If you've attended the Brands Hatch round of the DTM during the past couple of seasons, or followed Stephane Ratel's World GT package, you may have come across the Racecar Euroseries.
It began as a French domestic championship in 2009, the brainchild of a NASCAR nut looking to bring American-style stock car racing to our continent using his own brand of V8 grunter, specially designed to 'turn left' on European race circuits.
The series has steadily gained momentum, backed by the French motorsport federation (FFSA), but organiser Jerome Galpin pulled off a major coup last year by gaining official support from NASCAR.
The newly renamed Euro Racecar NASCAR Touring Series has thus become the first European championship to be officially sanctioned by the US organisation.
This means more exposure for the series in the States, and, Galpin hopes, greater opportunity for Europeans to be known (and hired) by NASCAR teams.
The 2013 championship kicks off at Nogaro on Easter weekend, and this time the title-winner's prize is a full season in next year's NASCAR K&N Pro Series in the States, further cementing Galpin's ladder concept.
Having worked hard to establish his concept as a credible first step for Europeans trying to chase the American dream, Galpin's next aim is to attract more teams and drivers from outside his native France.
After sampling the concept in a test last February, AUTOSPORT was given the chance to contest the DTM-supporting Brands Hatch rounds in May.
Drivers in Euro NASCAR are split into two groups - Elite (for professional or semi-professional drivers) and Open (for amateurs) - with drivers from each class sharing a car.
AUTOSPORT's #6 Ford Mustang made an inauspicious start, thanks to my co-driver Anthony Garbarino shunting heavily at the exit of Druids in free practice.
Some excellent repair work by our Rapido Racing team had the car fixed in time for qualifying, though, and AUTOSPORT set fifth fastest time in its wet session. That put us right in the thick of the action for our first race.
As you can see, AUTOSPORT's NASCAR debut was pretty wild, with the two cars ahead on the grid (Alain Grand in the McDonald's liveried Dodge Charger, and Simon Escallier in the Kyle Busch lookalike M&Ms Chevrolet Camaro) knocking 10 bells out of each other before the start!
After winning a tight battle for third with Grand and Open championship leader Martin van Hove, AUTOSPORT got to stand on the podium at the end of the race.
Spraying the champagne was a special experience - in no way spoiled by forgetting to remove my hat for the French national anthem!
The second race for each class is run as one combined 45-minute 'enduro' with a mandatory two-minute pitstop in the middle to swap drivers.
The Elite racers kick off, before handing over to their Open counterparts, who race on to the finish.

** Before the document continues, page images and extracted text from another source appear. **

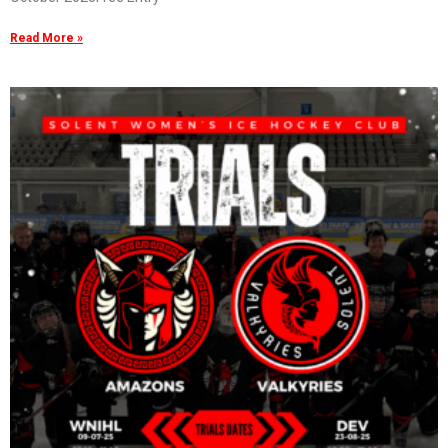
Read More »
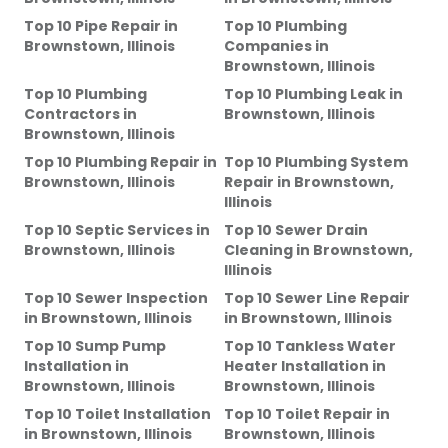
Top 10 Pipe Repair
in
Top 10 Plumbing
Brownstown, Illinois
Companies
in
Brownstown, Illinois
Top 10 Plumbing
Top 10 Plumbing Leak
in
Contractors
in
Brownstown, Illinois
Brownstown, Illinois
Top 10 Plumbing Repair
in
Top 10 Plumbing System
Brownstown, Illinois
Repair
in
Brownstown,
Illinois
Top 10 Septic Services
in
Top 10 Sewer Drain
Brownstown, Illinois
Cleaning
in
Brownstown,
Illinois
Top 10 Sewer Inspection
Top 10 Sewer Line Repair
in
Brownstown, Illinois
in
Brownstown, Illinois
Top 10 Sump Pump
Top 10 Tankless Water
Installation
in
Heater Installation
in
Brownstown, Illinois
Brownstown, Illinois
Top 10 Toilet Installation
Top 10 Toilet Repair
in
in
Brownstown, Illinois
Brownstown, Illinois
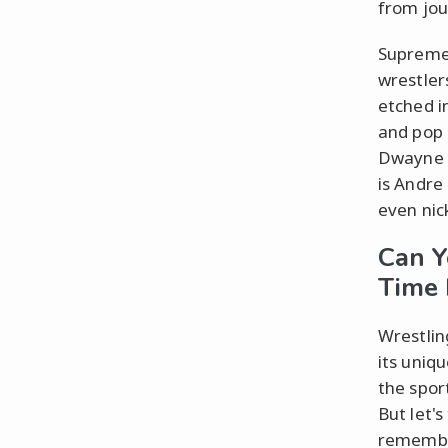
from jou
Supreme 
wrestler
etched i
and pop 
Dwayne "
is Andre
even nic
Can Y
Time 
Wrestlin
its uniq
the sport
But let'
remember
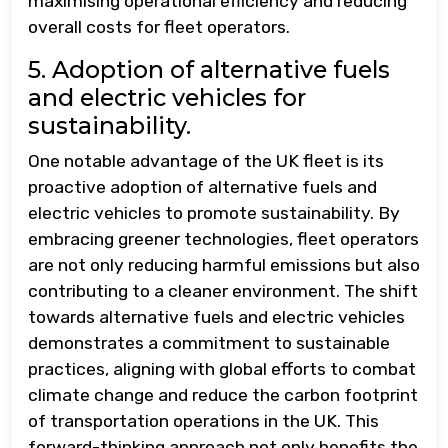
maximising operational efficiency and reducing
overall costs for fleet operators.
5. Adoption of alternative fuels
and electric vehicles for
sustainability.
One notable advantage of the UK fleet is its
proactive adoption of alternative fuels and
electric vehicles to promote sustainability. By
embracing greener technologies, fleet operators
are not only reducing harmful emissions but also
contributing to a cleaner environment. The shift
towards alternative fuels and electric vehicles
demonstrates a commitment to sustainable
practices, aligning with global efforts to combat
climate change and reduce the carbon footprint
of transportation operations in the UK. This
forward-thinking approach not only benefits the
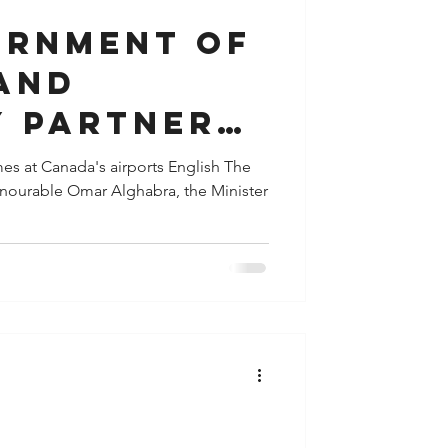
ernment of
and
y partners
e to make
mes at Canada's airports English The
onourable Omar Alghabra, the Minister
s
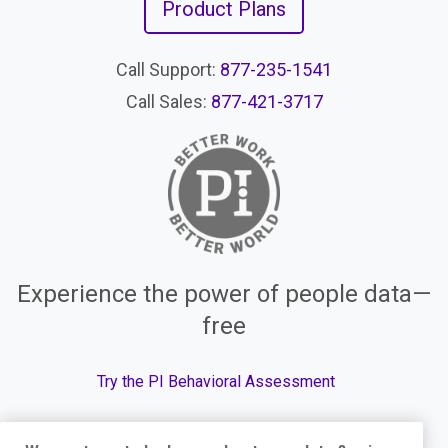
Product Plans
Call Support:
877-235-1541
Call Sales:
877-421-3717
Experience the power of people data—
free
Try the PI Behavioral Assessment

Garbarino finished his race mid-pack in 12th, before relaying AUTOSPORT back into the action.
AUTOSPORT managed to scythe through to fourth in this race, despite a hairy moment at Graham Hill Bend and spending a long time stuck behind the #44 Dodge Charger of Tanguy Ide.
No champagne celebrations for me this time, but there is a podium finish for Rapido Racing team-mate owner/driver Joaquin Gabarron, who took third in another typically wild and frantic race.
Galpin's baby is still in its infancy, but there's no doubt he has created an interesting spectacle, with exciting racing, well-turned-out cars, and an increasingly strong roster of drivers (the likes of ex-Spanish Formula 3 and European Hillclimb champion Ander Vilarino, former World Touring Car Championship and GP2 podium finisher Javier Villa, Aussie F3 ace James Winslow, and ex-Renault Megane Trophy title winner Dimitri Enjalbert all competed at Brands).
NASCAR is paying attention, which is piquing the curiosity of more European teams and drivers. The star of the Euro Racecar NASCAR Touring Series is young, but most definitely on the rise.